Dim_Employee (19 rows): This is a dimension table that contains information regarding the employees that sold the products.
Dim_Day (365 rows): This is a date dimension table that contains one row for each day as well as higher-level date groupings. In this example, this table only holds data in calendar year 2011 (1/1/2011 – 12/31/2011).
Fact_Transaction (300 rows): This is a fact table that contains one row for each transaction line item. So, if an individual purchased three items on the same transaction (i.e., brought three items to the cash register) that transaction will produce three rows in this fact table.
Data Warehousing is ideal for top-down analysis. Once the script has been run in Oracle, and the tables have been created, consider the following example…
select b.calendar_year, sum(a.amount)
from fact_transaction a,
dim_day b,
dim_employee c,
dim_product d
where a.key_day = b.key_day
and a.key_sales_person = c.key_employee
and a.key_product = d.key_product
group by b.calendar_year
This select statement shows the dollars sold per fiscal year, although there is only one year in this case. If you want to throw in the product_group to see the dollars sold per year, per product_group, that will give you an additional level of detail…
select b.calendar_year, d.product_group, sum(a.amount)
from fact_transaction a,
dim_day b,
dim_employee c,
dim_product d
where a.key_day = b.key_day
and a.key_sales_person = c.key_employee
and a.key_product = d.key_product
group by b.calendar_year, d.product_group
Do you see what is happening? You can continue drilling down until you get to a specific transaction_line if you wish.

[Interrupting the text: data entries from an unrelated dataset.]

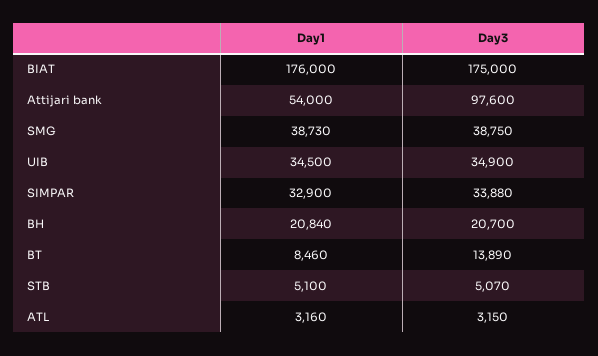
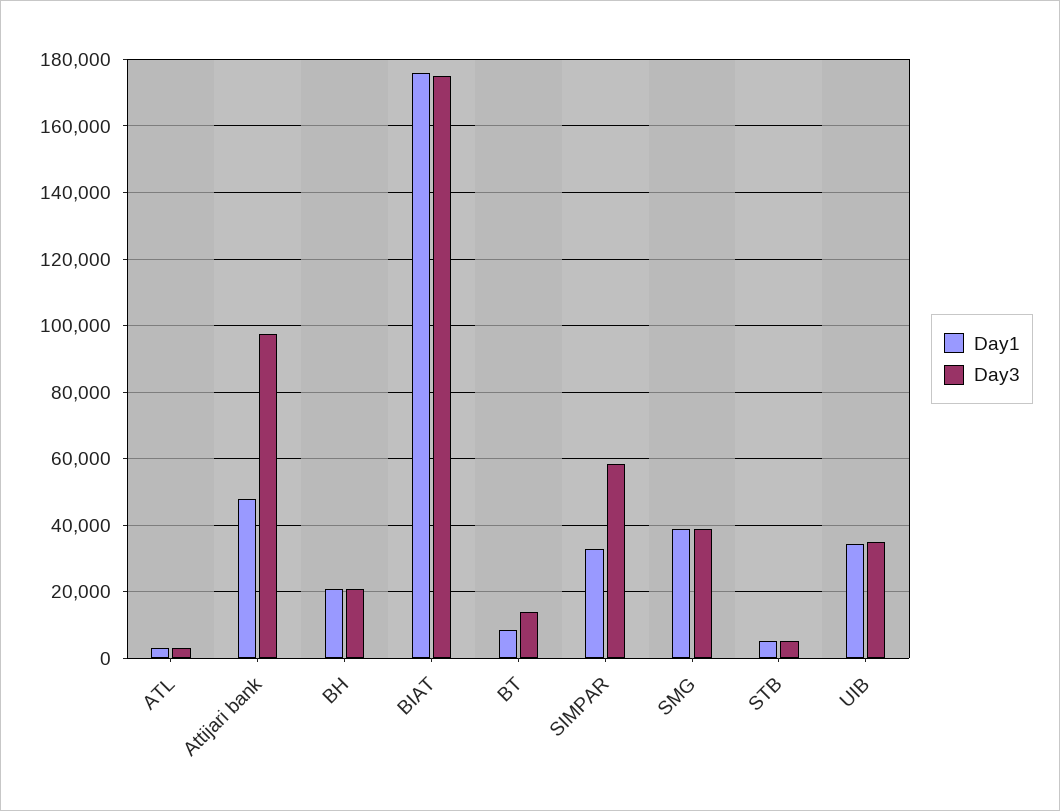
  {
    "Day1": {
      "BIAT": 176000,
-     "Attijari bank": 54000,
+     "Attijari bank": 48000,
      "SMG": 38730,
      "UIB": 34500,
      "SIMPAR": 32900,
      "BH": 20840,
      "BT": 8460,
      "STB": 5100,
      "ATL": 3160
    },
    "Day3": {
      "BIAT": 175000,
      "Attijari bank": 97600,
      "SMG": 38750,
      "UIB": 34900,
-     "SIMPAR": 33880,
+     "SIMPAR": 58000,
      "BH": 20700,
      "BT": 13890,
      "STB": 5070,
      "ATL": 3150
    }
  }

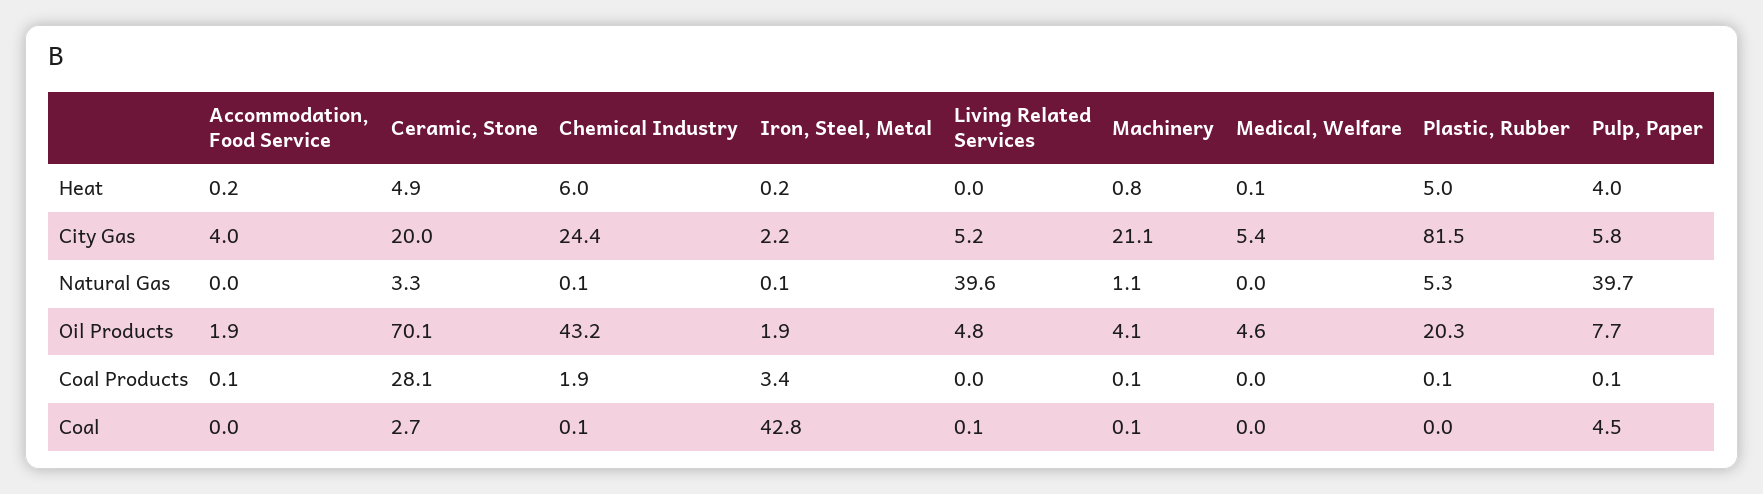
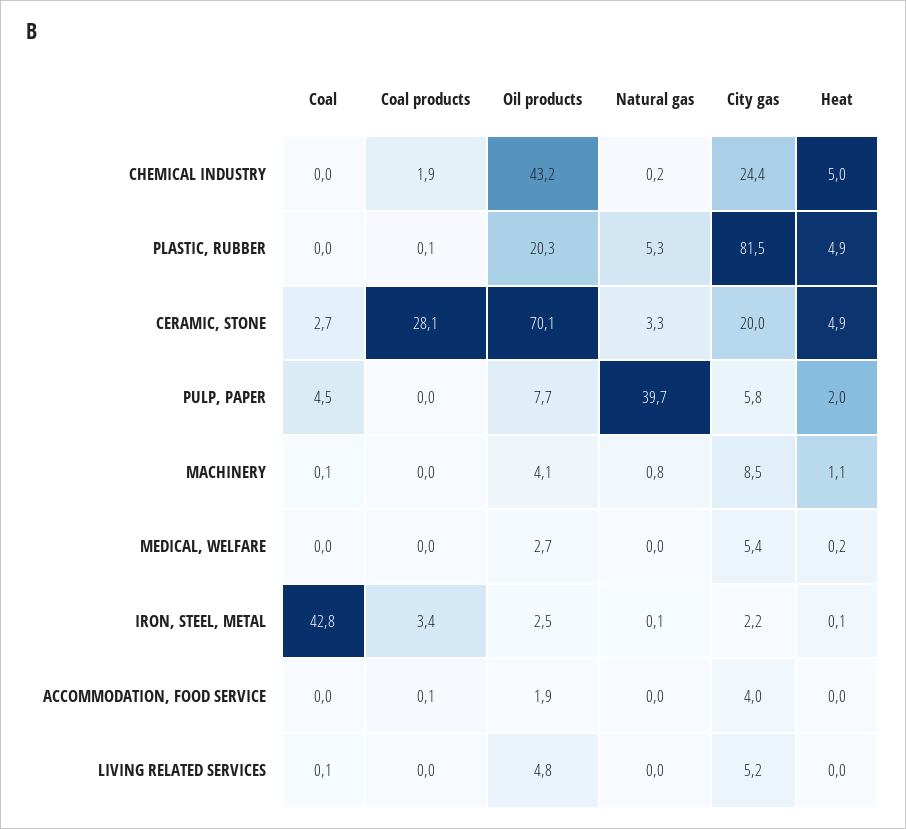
  {
    "Accommodation, Food Service": {
-     "Heat": 0.2,
+     "Heat": 0,
      "City Gas": 4,
      "Natural Gas": 0,
      "Oil Products": 1.9,
      "Coal Products": 0.1,
      "Coal": 0
    },
    "Ceramic, Stone": {
      "Heat": 4.9,
      "City Gas": 20,
      "Natural Gas": 3.3,
      "Oil Products": 70.1,
      "Coal Products": 28.1,
      "Coal": 2.7
    },
    "Chemical Industry": {
-     "Heat": 6,
+     "Heat": 5,
      "City Gas": 24.4,
-     "Natural Gas": 0.1,
+     "Natural Gas": 0.2,
      "Oil Products": 43.2,
      "Coal Products": 1.9,
-     "Coal": 0.1
+     "Coal": 0
    },
    "Iron, Steel, Metal": {
-     "Heat": 0.2,
+     "Heat": 0.1,
      "City Gas": 2.2,
      "Natural Gas": 0.1,
-     "Oil Products": 1.9,
+     "Oil Products": 2.5,
      "Coal Products": 3.4,
      "Coal": 42.8
    },
    "Living Related Services": {
      "Heat": 0,
      "City Gas": 5.2,
-     "Natural Gas": 39.6,
+     "Natural Gas": 0,
      "Oil Products": 4.8,
      "Coal Products": 0,
      "Coal": 0.1
    },
    "Machinery": {
-     "Heat": 0.8,
+     "Heat": 1.1,
-     "City Gas": 21.1,
+     "City Gas": 8.5,
-     "Natural Gas": 1.1,
+     "Natural Gas": 0.8,
      "Oil Products": 4.1,
-     "Coal Products": 0.1,
+     "Coal Products": 0,
      "Coal": 0.1
    },
    "Medical, Welfare": {
-     "Heat": 0.1,
+     "Heat": 0.2,
      "City Gas": 5.4,
      "Natural Gas": 0,
-     "Oil Products": 4.6,
+     "Oil Products": 2.7,
      "Coal Products": 0,
      "Coal": 0
    },
    "Plastic, Rubber": {
-     "Heat": 5,
+     "Heat": 4.9,
      "City Gas": 81.5,
      "Natural Gas": 5.3,
      "Oil Products": 20.3,
      "Coal Products": 0.1,
      "Coal": 0
    },
    "Pulp, Paper": {
-     "Heat": 4,
+     "Heat": 2,
      "City Gas": 5.8,
      "Natural Gas": 39.7,
      "Oil Products": 7.7,
-     "Coal Products": 0.1,
+     "Coal Products": 0,
      "Coal": 4.5
    }
  }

An analyst may examine the data at a high-level and notice that one quarter had an enormous number of sales dollars. She can keep adding descriptors to the select clause (and group by them) to eventually find where those dollars lie. Did one sales rep have a stellar quarter? Did one product group do exceptionally well? Did sales go through the roof on one particular day out of the quarter? Did one product alone do exceptionally well? Once you have the information you can turn that into action. Does somebody deserve a raise for their extraordinary work? Did one marketing strategy work remarkably well, meaning that we need to consider implementing it across the entire organization?
This type of structure can turn data into valuable data. Valuable data can enable great decisions. Have fun playing with the data. See how many ways you can slice and dice it. We will do some more with this star in future posts.